A virtual playground for artificial agents that grow, reproduce and evolve in order to test complex behavior emergence principles
This was an Artificial Life project developed in 1998 in Borland Delphi for Microsoft Windows. The component package SimToolsPackage includes components that allow visual design of the arena where the simulation takes places. The visual components are
- Creature: artificial life entity
- Substrate: food patch that can be eaten by the creatures
- Wall: imposes a physical barrier limiting the geometry of the space where the creatures live The package should be installed on the IDE to enable full visual design capability.
In the simulated world, each object has position, size, and image. The creatures are also objects of this world.
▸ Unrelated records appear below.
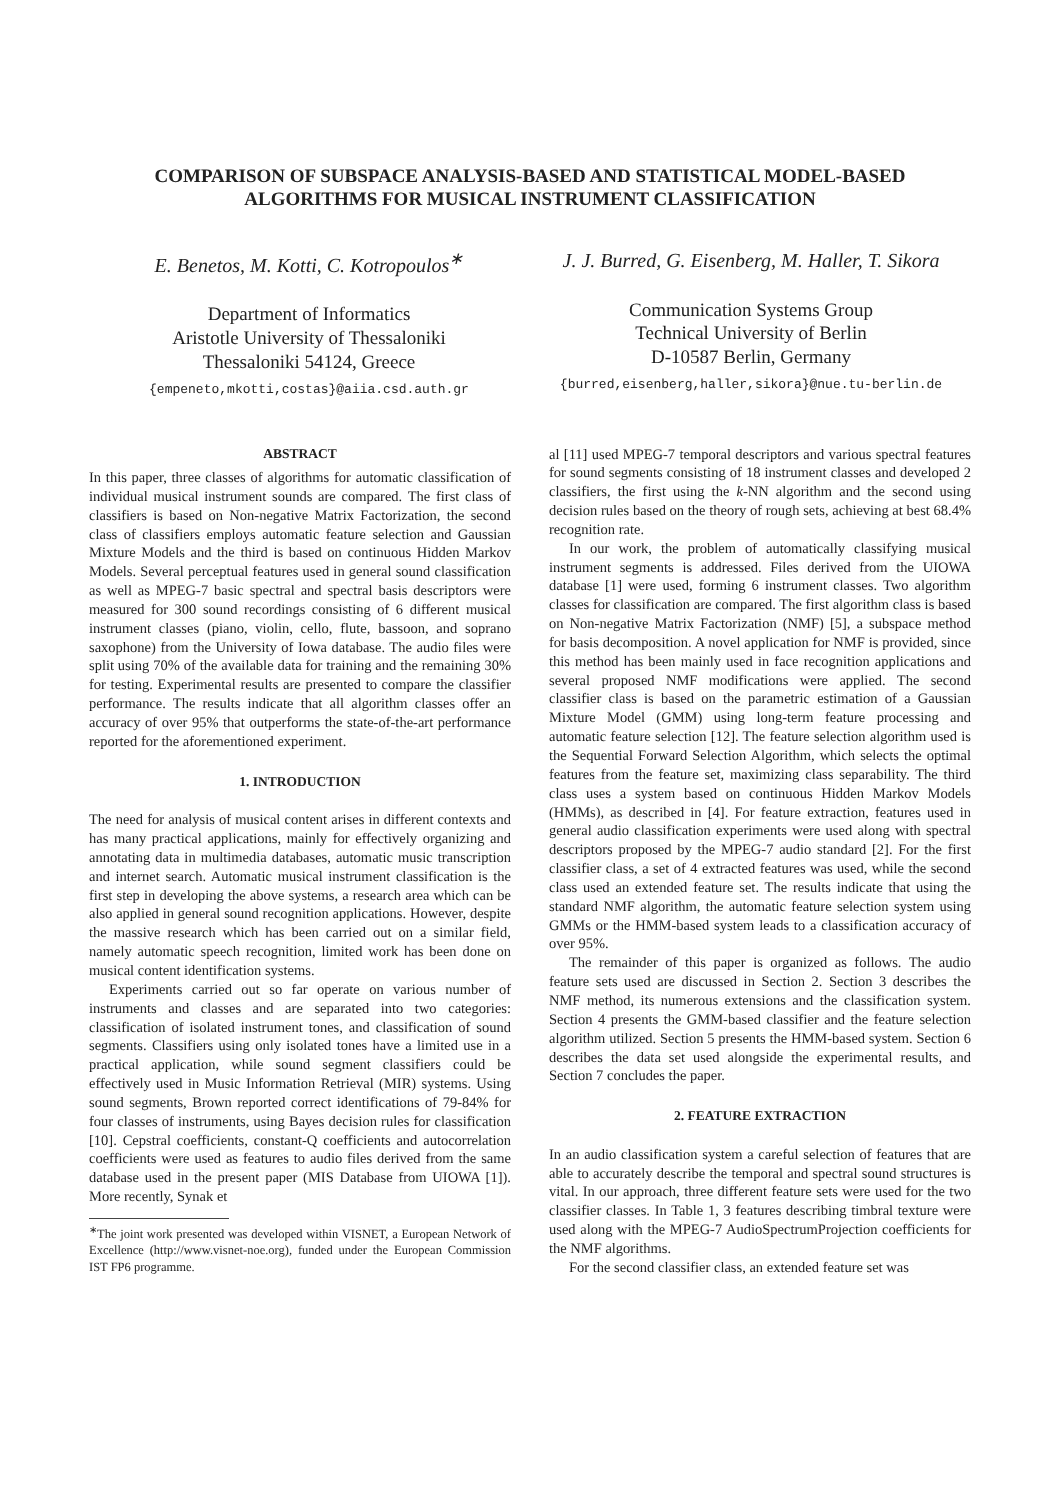COMPARISON OF SUBSPACE ANALYSIS-BASED AND STATISTICAL MODEL-BASED
ALGORITHMS FOR MUSICAL INSTRUMENT CLASSIFICATION
E. Benetos, M. Kotti, C. Kotropoulos<sup>∗</sup>
Department of Informatics
Aristotle University of Thessaloniki
Thessaloniki 54124, Greece
{empeneto,mkotti,costas}@aiia.csd.auth.gr
J. J. Burred, G. Eisenberg, M. Haller, T. Sikora
Communication Systems Group
Technical University of Berlin
D-10587 Berlin, Germany
{burred,eisenberg,haller,sikora}@nue.tu-berlin.de
ABSTRACT
In this paper, three classes of algorithms for automatic classification of individual musical instrument sounds are compared. The first class of classifiers is based on Non-negative Matrix Factorization, the second class of classifiers employs automatic feature selection and Gaussian Mixture Models and the third is based on continuous Hidden Markov Models. Several perceptual features used in general sound classification as well as MPEG-7 basic spectral and spectral basis descriptors were measured for 300 sound recordings consisting of 6 different musical instrument classes (piano, violin, cello, flute, bassoon, and soprano saxophone) from the University of Iowa database. The audio files were split using 70% of the available data for training and the remaining 30% for testing. Experimental results are presented to compare the classifier performance. The results indicate that all algorithm classes offer an accuracy of over 95% that outperforms the state-of-the-art performance reported for the aforementioned experiment.
1. INTRODUCTION
The need for analysis of musical content arises in different contexts and has many practical applications, mainly for effectively organizing and annotating data in multimedia databases, automatic music transcription and internet search. Automatic musical instrument classification is the first step in developing the above systems, a research area which can be also applied in general sound recognition applications. However, despite the massive research which has been carried out on a similar field, namely automatic speech recognition, limited work has been done on musical content identification systems.
Experiments carried out so far operate on various number of instruments and classes and are separated into two categories: classification of isolated instrument tones, and classification of sound segments. Classifiers using only isolated tones have a limited use in a practical application, while sound segment classifiers could be effectively used in Music Information Retrieval (MIR) systems. Using sound segments, Brown reported correct identifications of 79-84% for four classes of instruments, using Bayes decision rules for classification [10]. Cepstral coefficients, constant-Q coefficients and autocorrelation coefficients were used as features to audio files derived from the same database used in the present paper (MIS Database from UIOWA [1]). More recently, Synak et
<sup>∗</sup>The joint work presented was developed within VISNET, a European Network of Excellence (http://www.visnet-noe.org), funded under the European Commission IST FP6 programme.
al [11] used MPEG-7 temporal descriptors and various spectral features for sound segments consisting of 18 instrument classes and developed 2 classifiers, the first using the k-NN algorithm and the second using decision rules based on the theory of rough sets, achieving at best 68.4% recognition rate.
In our work, the problem of automatically classifying musical instrument segments is addressed. Files derived from the UIOWA database [1] were used, forming 6 instrument classes. Two algorithm classes for classification are compared. The first algorithm class is based on Non-negative Matrix Factorization (NMF) [5], a subspace method for basis decomposition. A novel application for NMF is provided, since this method has been mainly used in face recognition applications and several proposed NMF modifications were applied. The second classifier class is based on the parametric estimation of a Gaussian Mixture Model (GMM) using long-term feature processing and automatic feature selection [12]. The feature selection algorithm used is the Sequential Forward Selection Algorithm, which selects the optimal features from the feature set, maximizing class separability. The third class uses a system based on continuous Hidden Markov Models (HMMs), as described in [4]. For feature extraction, features used in general audio classification experiments were used along with spectral descriptors proposed by the MPEG-7 audio standard [2]. For the first classifier class, a set of 4 extracted features was used, while the second class used an extended feature set. The results indicate that using the standard NMF algorithm, the automatic feature selection system using GMMs or the HMM-based system leads to a classification accuracy of over 95%.
The remainder of this paper is organized as follows. The audio feature sets used are discussed in Section 2. Section 3 describes the NMF method, its numerous extensions and the classification system. Section 4 presents the GMM-based classifier and the feature selection algorithm utilized. Section 5 presents the HMM-based system. Section 6 describes the data set used alongside the experimental results, and Section 7 concludes the paper.
2. FEATURE EXTRACTION
In an audio classification system a careful selection of features that are able to accurately describe the temporal and spectral sound structures is vital. In our approach, three different feature sets were used for the two classifier classes. In Table 1, 3 features describing timbral texture were used along with the MPEG-7 AudioSpectrumProjection coefficients for the NMF algorithms.
For the second classifier class, an extended feature set was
Their bodies can have one o more segments, and their physiology include the following systems:
- Digestive system: transforms food in energy. All systems need energy to work.
- Immune System: takes care of the creature's inmunology, allowing -for example- healling from poisonous food.
- Motor System: allows for movements of rotation and translation
- Reproductive system: allows the reproduction of the creature. Asexual reproduction (bipartition) is implemented so far.
- Nervous system: allows the organism to react and take decisions to maximize the chance to survive.
- Metabolism: controls the relation among hungriness, energy, health, and reproduction.
- Growth system: controls the growth process.
- Genetic system: contains a representation of the creature's genotype, allowing adaptation and evolution through mutation and crossover.
Even though the creature is quite dummy and the nervous system does nothing so far, this program was designed as a framework to experiment intelligent behaviours on simple creatures living in a simplified world.